Niños migrantes juegan entre las tiendas de campaña en las playas de Necoclí (Colombia), el 29 de febrero de 2024.
CHELO CAMACHO
Rose Mary y Jean Carlos duermen desde hace dos meses en una carpa a la orilla del mar Caribe colombiano. Sobreviven allí con sus dos hijos mellizos de diez años y su perrita Candy. Son venezolanos. Llegaron a las playas de Necoclí, Antioquia, con la vida empacada en unas pocas maletas. Su primer objetivo —como el de miles de migrantes de distintas nacionalidades que acampan junto a ellos— es coger una lancha que los lleve hasta Capurganá o Acandí, al otro lado del Golfo de Urabá.
Por El País
Allí les espera la espesa selva del Darién. Deben caminar durante tres días hasta alcanzar la frontera con Panamá. Después tienen por delante un camino largo, caro y muy peligroso rumbo a Estados Unidos. Hasta diciembre vivían en Piedecuesta, Santander, cerca de Bucaramanga, a más de 700 kilómetros de distancia de Necoclí. Allí reciclaban, arreglaban apartamentos y cocinaban en cenas privadas y hoteles elegantes. Lo abandonaron todo por “el sueño americano”.
En 2023, más de 457.000 personas cruzaron caminando por esa frontera, según información del Gobierno de Panamá y Human Rights Watch. Casi el doble de las 248.000 que pasaron por allí en 2022. Aunque no hay cálculos exactos de 2024, las autoridades locales del Urabá estiman que cada día hay un flujo de entre 1.000 y 2.000 migrantes, concentrados en los puertos de Necoclí y Turbo, en el Atlántico. Con una agravante: muchos no pueden seguir su camino inmediatamente por dificultades económicas, problemas de seguridad o porque las lanchas no dan abasto. Igual que Rose Mary y Jean Carlos, miles de familias venezolanas, peruanas, ecuatorianas, haitianas, cubanas, chinas o afganas permanecen varadas en Necoclí durante semanas o meses. Aguantan hambre, padecen enfermedades y sufren violencia mientras reúnen el dinero para cruzar la selva.

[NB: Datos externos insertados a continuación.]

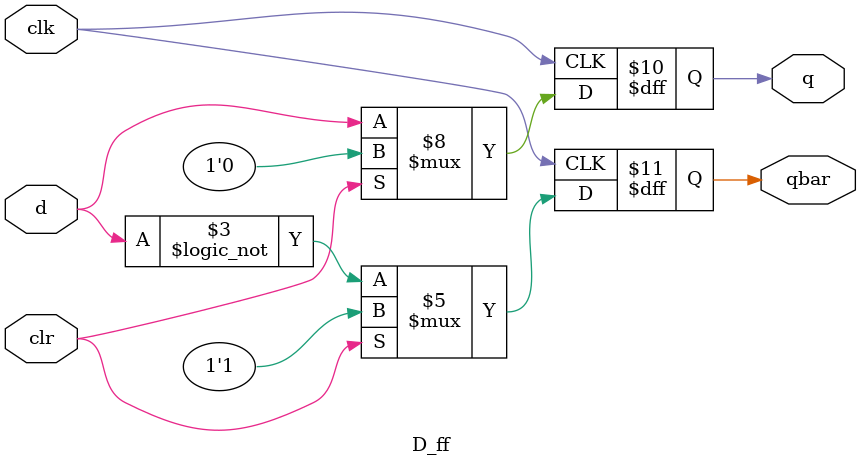
<source format=v>
`timescale 1ns / 1ps


module D_ff(
    input d,
    input clk,
    input clr,
    output reg q,
    output reg qbar
    );
always@(posedge clk) 
begin
if(clr== 1)
begin
q <= 0;
qbar <= 1;
end
else
begin
q <= d; 
qbar = !d; 
end 
end
endmodule

</source>
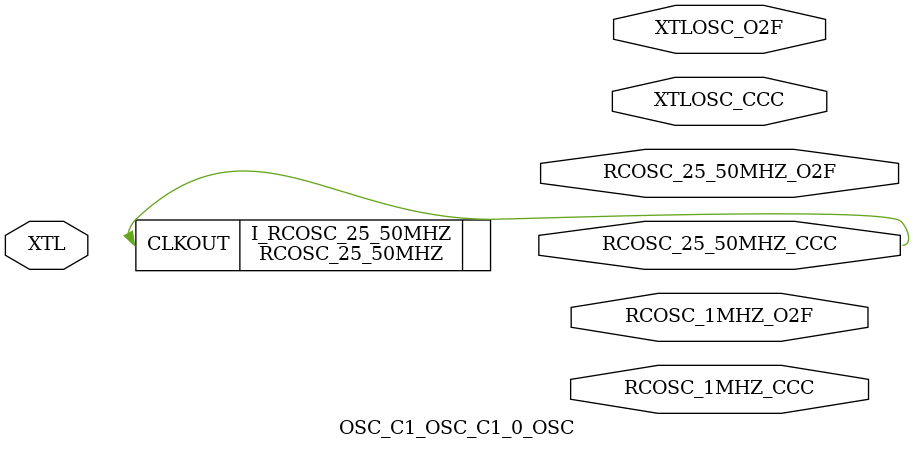
<source format=v>
`timescale 1 ns/100 ps


module OSC_C1_OSC_C1_0_OSC(
       XTL,
       RCOSC_25_50MHZ_CCC,
       RCOSC_25_50MHZ_O2F,
       RCOSC_1MHZ_CCC,
       RCOSC_1MHZ_O2F,
       XTLOSC_CCC,
       XTLOSC_O2F
    );
input  XTL;
output RCOSC_25_50MHZ_CCC;
output RCOSC_25_50MHZ_O2F;
output RCOSC_1MHZ_CCC;
output RCOSC_1MHZ_O2F;
output XTLOSC_CCC;
output XTLOSC_O2F;

    
    RCOSC_25_50MHZ #( .FREQUENCY(50.0) )  I_RCOSC_25_50MHZ (.CLKOUT(
        RCOSC_25_50MHZ_CCC));
    
endmodule

</source>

“Yo soy cocinera y mi esposo es chef, pero en Necoclí hemos pasado mucha hambre”, dice Rose Mary a EL PAÍS. “El 8 de enero, cuando llegamos, pesaba 67 kilos. Ahora estoy en 57”. Su esposo pasó de 85 kilos a 74. La perrita también está flaca y deshidratada. Han hecho muchos sacrificios para que sus hijos puedan tener las tres comidas diarias. “El día más duro fue cuando Jean Carlos se puso a llorar y me preguntó por qué lo había traído hasta acá. Estamos en el infierno”, dice la mujer. Él asiente con resignación: “Me dio depresión. Impotencia. No tienes dinero para la comida. Te toca entrar a un baño desastroso, sucio. Es horrible. Yo a veces cocinaba para 800 personas. Los alimentos eran abundantes. Podíamos comer lo que quisiéramos. Ahora no tenemos nada”. A toda la familia le ha pegado duro la playa, el sol y el mar. “A los niños les dio varicela, tos terrible, fiebre, lloraron muchas noches”.